Monday 7 December 2009

Yum-presto + University internet connection isn't a very good combo

Well, yum-presto is all cool and awesome and all, but with the lzma compression in F12 it's rather slow with rebuilding the rpms... Which means that with internet connection that can be found on many universities (up to about 10~11 MB/s when downloading from fast mirror) it's slowing the package download considerably. Here're the data from today's update.
<delta rebuild> | 79 MB 04:02
Presto reduced the update size by 65% (from 79 M to 28 M).
Package(s) data still to download: 136 M
Total 4.5 MB/s | 136 MB 00:30


Now, I wonder whether I should keep it or remove it (as half of time I use slow connection and the other half fast connection)...

5 comments:

brejc8 said...

If you are on a fast connection then run:
yum update --disableplugin=presto

Martin said...

Charlie, That does not work with package-kit though and I like to read why I update the packages first before updating (i.e. I don't usually use yum directly for updates).

Anonymous said...

It may be slower to use presto if you can connect to the Internet faster than 4 Mbps with your particular system. However, it is still lighter on the mirror's bandwidth and that is good for everyone's download speed.
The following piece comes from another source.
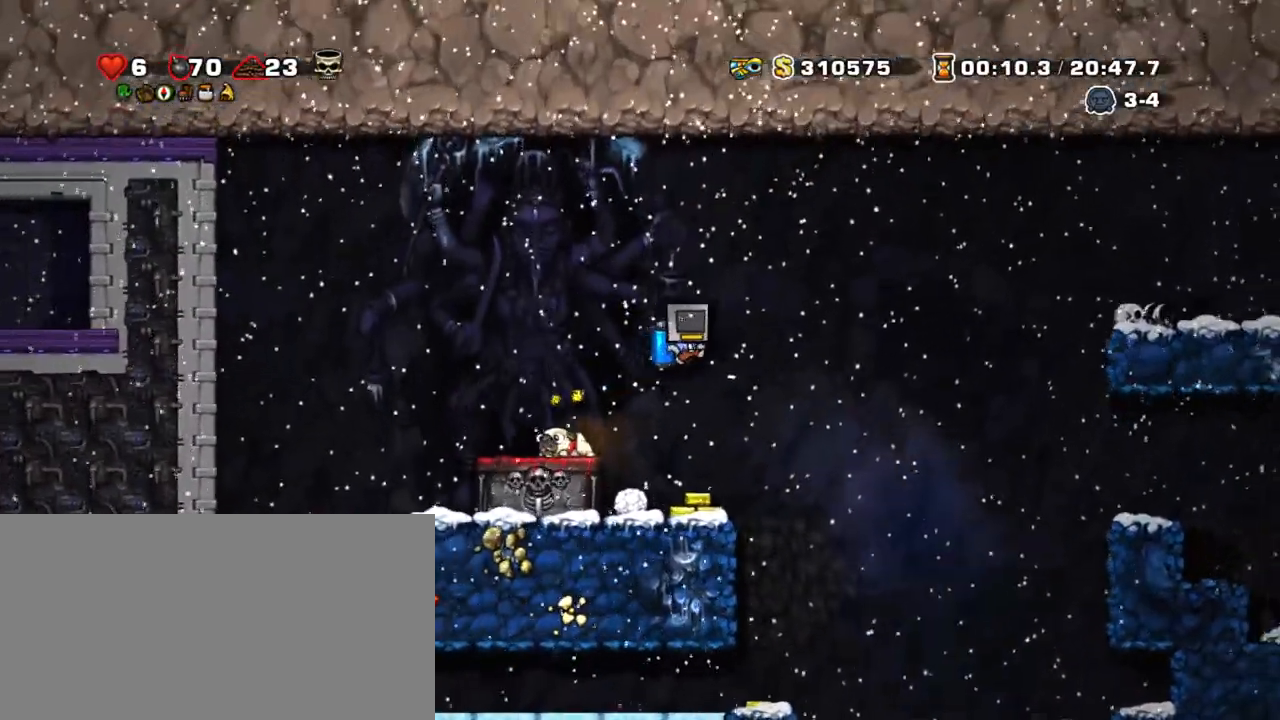
{"keys": ["left", "shift"], "events": [[83, "left", "down"], [133, "right", "up"], [233, "x", "down"], [317, "x", "up"]]}
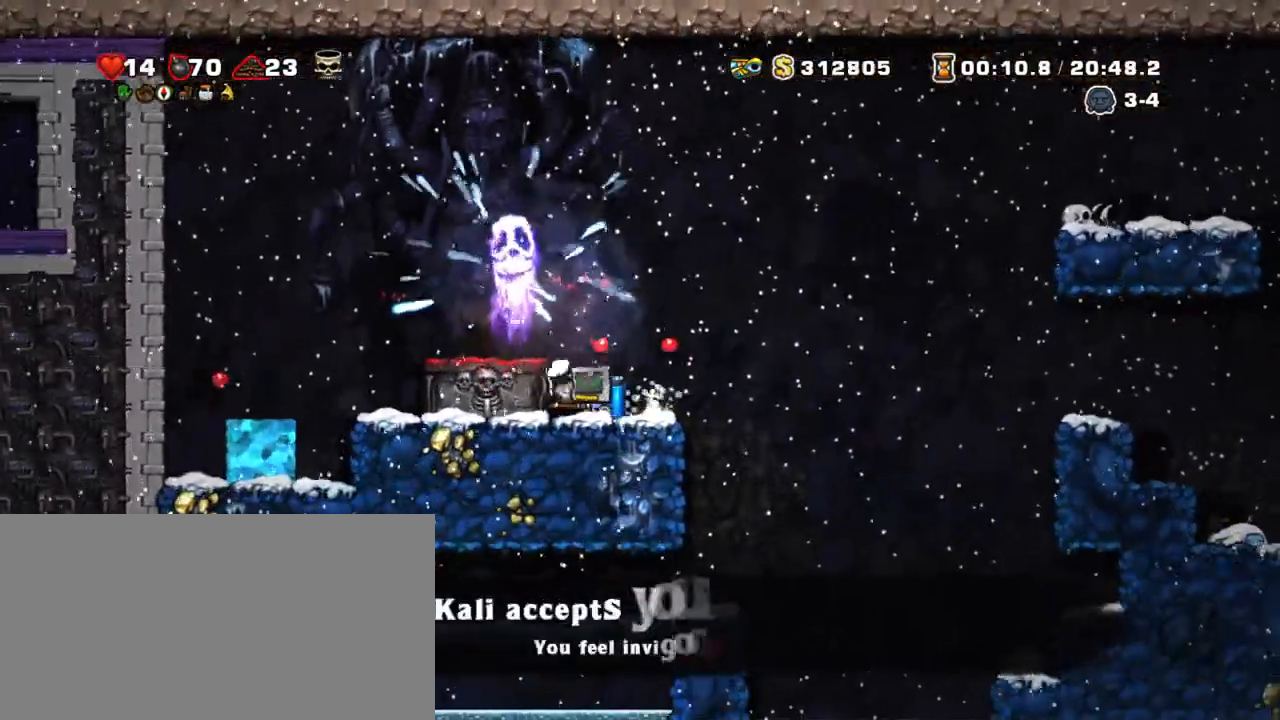
{"keys": ["down", "right", "shift", "x"], "events": [[50, "left", "up"], [333, "down", "down"], [383, "x", "down"], [483, "right", "down"]]}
Presto offloads the work from the Internet connection to the CPU. Considering CPUs are gaining more processing power faster than connections are gaining more bandwidth, the comparison will only be more favourable in the future.

Sindre Pedersen Bjørdal said...

If you use NetworkManager you can make a clever little script that enables/disables presto depending on which network you're connected to.

Martin said...

Sindre Pedersen Bjørdal: that would be wonderful. Any pointers of how can I do that?